Current coinage in circulation is basically worthless. It has a face value, but the value of the metals is virtually nothing. Even pennies aren't made of copper anymore because copper is too expensive (?).
However, mints create coinage that has value far above the face value. Take a $50 coin made of platinum that trades at around $1,700 or so.
Probably, or at least IMHO, the best valued coin out there is the 1 oz 9999 fine silver $5 Canadian Maple Leaf. It has the highest face value of any coin in its class, and currently trades at about $37, or $34.50 spot + margin. It's also 4x9's pure instead of 3x9's pure.
Other common coinage before about 1965 was 90% silver (or so), and $1,000 face value trades at around $25,000 (715 oz about). Take $1,000 of any current coin in circulation, and you have no hope of getting even face value for its metal. Zinc is trading at around $0.91 per pound or so, which is what is in a lot of coins.
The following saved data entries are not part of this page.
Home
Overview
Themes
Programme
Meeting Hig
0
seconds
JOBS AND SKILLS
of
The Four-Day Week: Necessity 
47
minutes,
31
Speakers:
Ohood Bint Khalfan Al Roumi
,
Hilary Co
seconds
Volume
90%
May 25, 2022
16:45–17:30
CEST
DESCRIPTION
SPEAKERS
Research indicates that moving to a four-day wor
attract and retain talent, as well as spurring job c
Nickels aren't even nickel anymore, which isn't surprising as it trades at over $8 per pound. Copper is almost $4.
There is a fundamental disconnect between currency and metal now, but that is entirely due to the current fiat monetary system, and private central banks that manipulate interest rates and currencies, but not a necessary disconnect - you can well imagine a system where currency is tied to a commodity.
The metal itself is far from symbolic. The metal in common coinage is basically worthless, but plain old "metal" (not the Judas Priest variety) still has very real applications that make it valuable. e.g. Silver in semiconductors or solar panels, etc.
Paper currency (or plastic as in Vietnam or Australia) is fundamentally worthless. Toilet paper is intrinsically more valuable because it has a real use beyond burning. Take US Confederate currency now - it has no value at all except to collectors.
But, I suppose that's still about the same for Bitcoins - how can 1's and 0's on a screen have an intrinsic value? You can't "use" the 1's and 0's. That stands in stark contrast to something like a 1 oz silver coin that you can actually use the material from, and make something with it. Same for old pennies that were made of copper - you can use the copper from them to do lots of things - they have an *intrinsic* value on their own, and even entirely outside of any monetary system, they have real uses. Bitcoins only have use inside of the system - in the exact same way as US, Canadian, British, Australian, and other currencies are only valuable inside of the monetary system -- otherwise, they're worth less than toilet paper. Literally.